Electronic design files
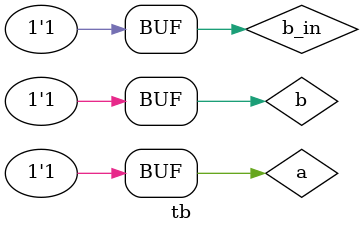
<source format=sv>
module tb;
  reg a , b , b_in;
  wire diff , b_out;
  FullSubtractor uut1(.a(a) , .b(b) , .b_in(b_in) , .diff(diff) , .b_out(b_out));
  initial begin
    a = 0 ; b = 0 ; b_in = 0;
    #10;
    a = 0 ; b = 0 ; b_in = 1;
    #10;
    a = 0 ; b = 1 ; b_in = 0;
    #10;
    a = 0 ; b = 1 ; b_in = 1;
    #10;
    a = 1 ; b = 0 ; b_in = 0;
    #10;
    a = 1 ; b = 0 ; b_in = 1;
    #10;
    a = 1 ; b = 1 ; b_in = 0;
    #10;
    a = 1 ; b = 1 ; b_in = 1;
    #10;
  end
  initial begin
    $monitor("a = %0d \t b = %0d \t b_in = %0d \t diff = %0d \t b_out = %0d" , a , b , b_in , diff , b_out);
  end
endmodule

</source>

(Exercise)
Repeat the records above exactly, without pictures.

(Exercise solution)
<source format=sv>
module tb;
  reg a , b , b_in;
  wire diff , b_out;
  FullSubtractor uut1(.a(a) , .b(b) , .b_in(b_in) , .diff(diff) , .b_out(b_out));
  initial begin
    a = 0 ; b = 0 ; b_in = 0;
    #10;
    a = 0 ; b = 0 ; b_in = 1;
    #10;
    a = 0 ; b = 1 ; b_in = 0;
    #10;
    a = 0 ; b = 1 ; b_in = 1;
    #10;
    a = 1 ; b = 0 ; b_in = 0;
    #10;
    a = 1 ; b = 0 ; b_in = 1;
    #10;
    a = 1 ; b = 1 ; b_in = 0;
    #10;
    a = 1 ; b = 1 ; b_in = 1;
    #10;
  end
  initial begin
    $monitor("a = %0d \t b = %0d \t b_in = %0d \t diff = %0d \t b_out = %0d" , a , b , b_in , diff , b_out);
  end
endmodule

</source>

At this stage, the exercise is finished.